» **AUSGEWÄHLTER ABSCHNITT**
....
Hunderte deutsche Firmen in Ukraine engagiert

Der Bundeskanzler betonte auch das starke Engagement deutscher Firmen in dem Land. Hunderte deutsche Unternehmen seien in der Ukraine aktiv, mit 35.000 Beschäftigten allein im Automobilsektor, sagte der Kanzler. Trotz des Kriegs gebe es keinen Abfluss deutscher Investitionen. Das Handelsvolumen sei im Vergleich zur Vorkriegszeit sogar deutlich gestiegen.

"Das alles zeigt mir: Die Wirtschaft versteht, welches Potenzial die Ukraine hat." Man habe am Dienstag eine internationale Allianz mit Partnern wie der Weltbank, der EU und der japanischen Agentur für internationale Zusammenarbeit geschlossen und baue einen ukrainischen Wirtschaftsentwicklungsfonds auf. Vorbild sei die deutsche Kreditanstalt für Wiederaufbau.
....
» **AUSGANGSMATERIAL**
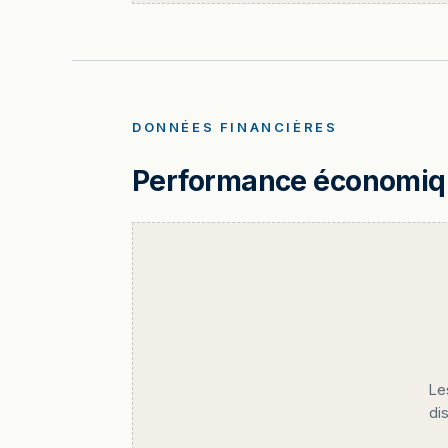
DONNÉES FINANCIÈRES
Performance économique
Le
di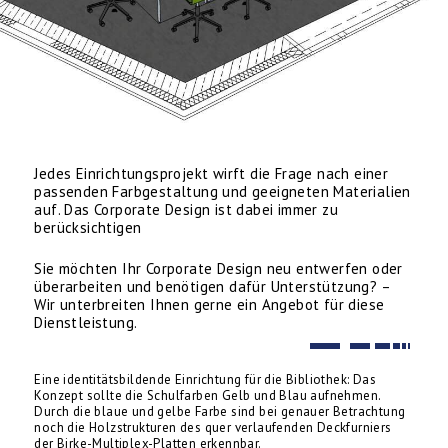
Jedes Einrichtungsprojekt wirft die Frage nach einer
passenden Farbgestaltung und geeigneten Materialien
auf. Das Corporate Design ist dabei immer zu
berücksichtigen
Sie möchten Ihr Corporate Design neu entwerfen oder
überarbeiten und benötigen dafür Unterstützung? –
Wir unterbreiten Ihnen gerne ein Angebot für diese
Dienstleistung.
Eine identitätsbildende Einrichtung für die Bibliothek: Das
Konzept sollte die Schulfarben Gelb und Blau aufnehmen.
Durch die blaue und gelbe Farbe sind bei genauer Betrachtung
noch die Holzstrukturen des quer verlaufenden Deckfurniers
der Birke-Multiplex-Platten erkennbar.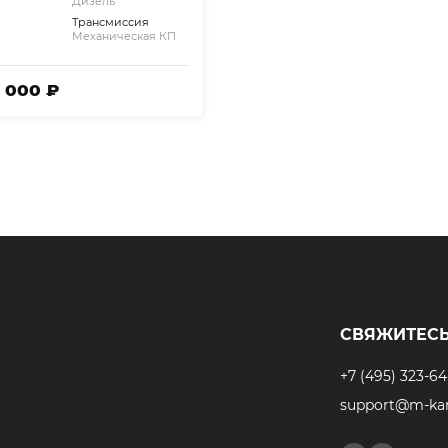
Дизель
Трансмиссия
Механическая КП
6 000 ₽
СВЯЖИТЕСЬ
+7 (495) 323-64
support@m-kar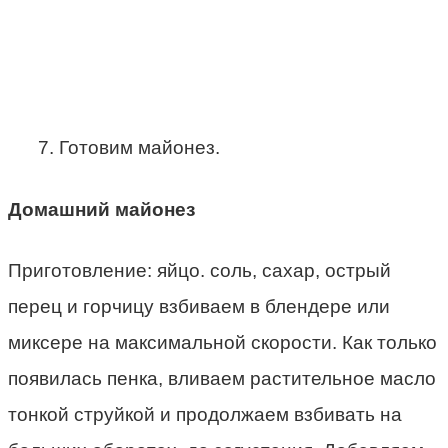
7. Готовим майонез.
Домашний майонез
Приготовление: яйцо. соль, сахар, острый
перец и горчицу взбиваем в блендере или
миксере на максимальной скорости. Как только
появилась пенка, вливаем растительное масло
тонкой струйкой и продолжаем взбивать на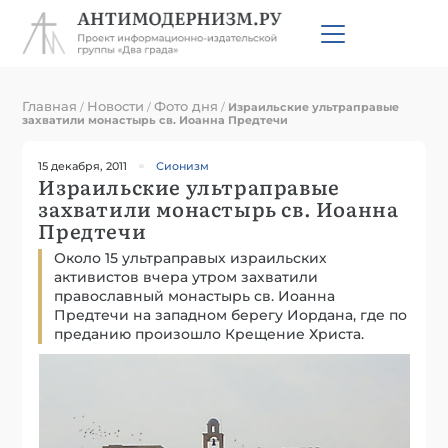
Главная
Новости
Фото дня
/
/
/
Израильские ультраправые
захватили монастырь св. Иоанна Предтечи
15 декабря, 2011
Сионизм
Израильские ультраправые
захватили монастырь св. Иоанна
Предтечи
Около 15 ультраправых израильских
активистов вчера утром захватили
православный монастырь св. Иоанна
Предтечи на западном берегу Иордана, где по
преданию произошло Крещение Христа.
....
» **DEINE AUFGABEN**
a) Bring im Abschnitt über deutsche Firmen in der Ukraine alles von "Hunderte deutsche Firmen" bis hinunter zu "Kreditanstalt für Wiederaufbau." auf den neuesten Stand, indem du "Automobilsektor" durch "Fahrzeugbau" ersetzt.
b) Welche Einrichtung nennt der Abschnitt über deutsche Firmen in der Ukraine als Vorbild für den ukrainischen Wirtschaftsentwicklungsfonds?

» **LÖSUNGEN**
a)
Hunderte deutsche Firmen in Ukraine engagiert

Der Bundeskanzler betonte auch das starke Engagement deutscher Firmen in dem Land. Hunderte deutsche Unternehmen seien in der Ukraine aktiv, mit 35.000 Beschäftigten allein im Fahrzeugbau, sagte der Kanzler. Trotz des Kriegs gebe es keinen Abfluss deutscher Investitionen. Das Handelsvolumen sei im Vergleich zur Vorkriegszeit sogar deutlich gestiegen.

"Das alles zeigt mir: Die Wirtschaft versteht, welches Potenzial die Ukraine hat." Man habe am Dienstag eine internationale Allianz mit Partnern wie der Weltbank, der EU und der japanischen Agentur für internationale Zusammenarbeit geschlossen und baue einen ukrainischen Wirtschaftsentwicklungsfonds auf. Vorbild sei die deutsche Kreditanstalt für Wiederaufbau.

b) Die deutsche Kreditanstalt für Wiederaufbau.